= Progressio =

International development charity (1940–2017)

Progressio was an international development charity that enabled poor communities to solve their own problems by support from skilled workers. The organisation attempted to influence decisionmakers, secular and religious alike, to support liberation movements and to guard against human rights abuses. It also lobbied legislators to change policies that keep people poor. It had been known earlier as The Catholic Institute for International Relations and the Sword of the Spirit.

On 14 September 2016, Progressio announced that, due to funding issues, it was shutting down operations. It closed in March 2017.

==History==
Cardinal Arthur Hinsley founded Sword of the Spirit in August 1940. The organization was later known as the Catholic Institute of International Relations (CIIR) and then became Progressio. It was credited as "Probably Hinsley's most memorable act".

Its long-term goal was to put into effect Christian social teachings as an alternative to totalitarianism and extremism of all ideologies. Its short-term goal was to promote the awareness and the acceptance of the five Peace Points proposed by Pope Pius XII soon after his election in 1939; like: the defence of small nations, the right to life, disarmament, some new kind of League of Nations and a plea for the moral principles of justice and love.

Although founded by the cardinal, the movement was intended to be a lay organization. The first vice-president was Christopher Dawson, but practical organization was in the hands of Richard O'Sullivan KC; Barbara Ward; and Professor A. C. F. Beales of London University and his wife, Freda.

The aims behind the movement were set out in a letter to The Times (21 December 1941) that was signed jointly by the Archbishops of Canterbury and York (Cosmo Gordon Lang and William Temple), by Cardinal Hinsley and by the Moderator of the Free Churches (W. H. Armstrong). Hinsley, hoping to make the movement ecumenical, organised two interdenominational mass meetings in London in May 1941, but in the course of 1941, the Vatican insisted for Catholic and Protestant social movements to be segregated, and a parallel movement under the name Religion and Life was inaugurated for non-Catholics.

In 1965, the name Catholic Institute for International Relations (CIIR) was adopted. In early 1967 Mildred Mary Nevile, who had been working at CIIR since 1958, became the secretary-general of the CIIR and proposed change. She championed the idea that it would concentrate on the development required to end poverty in the world. Causes that it had previously championed such as anti-racism and world peace could be left to other organisations. She believed that the institution had to show solidarity with the countries with which it was working to encourage their participation.

The organisation was active in South America in the late 1970s, an early focus for the institution.

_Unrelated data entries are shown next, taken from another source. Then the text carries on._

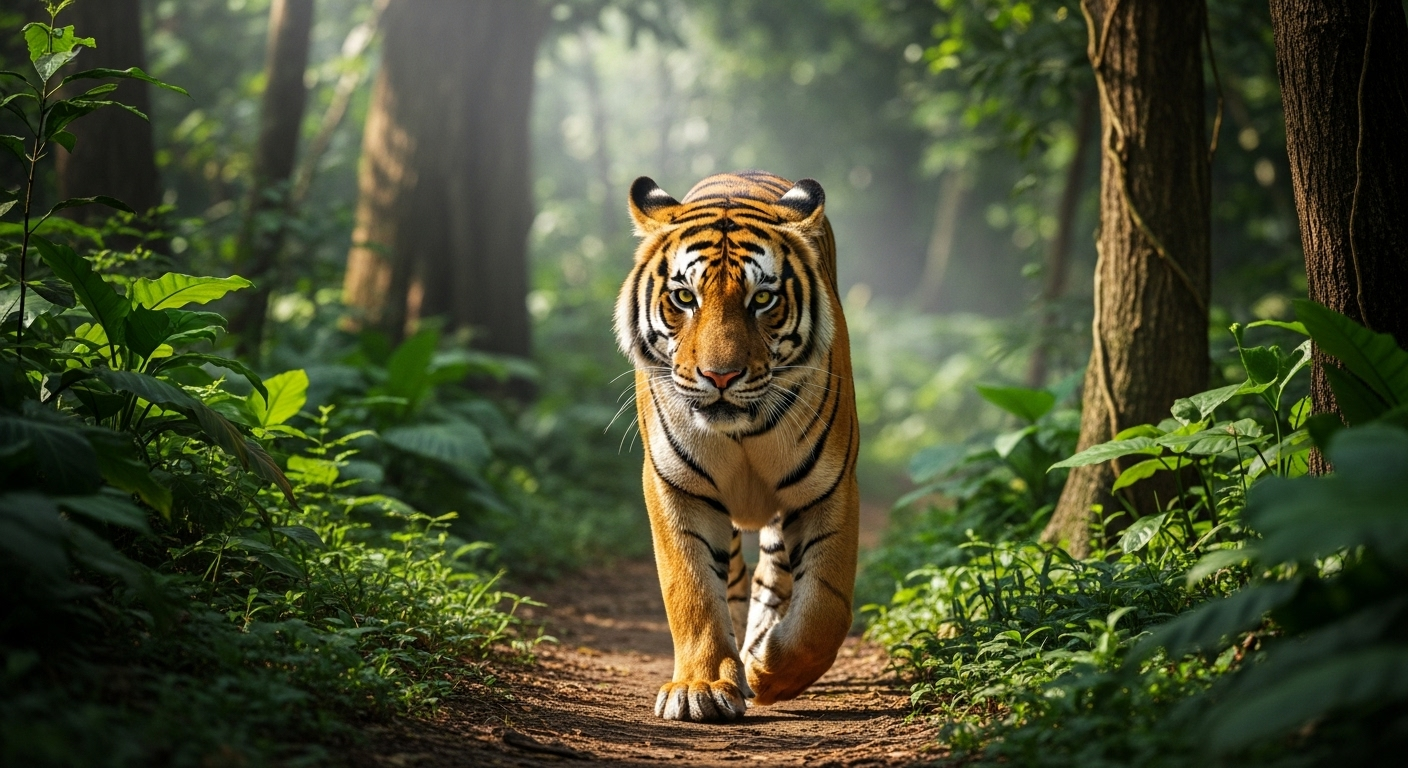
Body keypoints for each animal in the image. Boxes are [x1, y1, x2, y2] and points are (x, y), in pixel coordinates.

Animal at [614, 170, 860, 723]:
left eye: (762, 299)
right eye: (685, 298)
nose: (720, 376)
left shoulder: (829, 486)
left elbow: (825, 607)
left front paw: (771, 672)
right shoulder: (675, 485)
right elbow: (691, 590)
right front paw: (700, 688)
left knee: (773, 577)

It knew about the terrible condition in the tin mines in Bolivia and its knowledge to persuade the UK government to not give the mines a grant. Its knowledge the conditions in El Salvador made it manage to prevent the sale of arms to the regimr. In Africa, it quietly channelled funds to anti-apartheid groups, including funds supplied by the Swedish government.

In 1985, Nevile became an MBE for her work. Deciding that her priorities lay elsewhere, she left the CIIR and went on to take a degree at Leeds University.

On 1 January 2006, CIIR changed its name to Progressio.

Progressio development workers had a minimum of two years' work experience, often with a background in training that was formal or informal.

Throughout its history, the organisation attempted to influence decisionmakers, secular and religious alike, to support liberation movements and to guard against human rights abuses.

In March 2009, it had around 90 development workers in post coming from 30 different countries. Progressio had a sister organisation, Progressio Ireland, which operated out of Dublin and worked in tandem with Progressio on its global projects.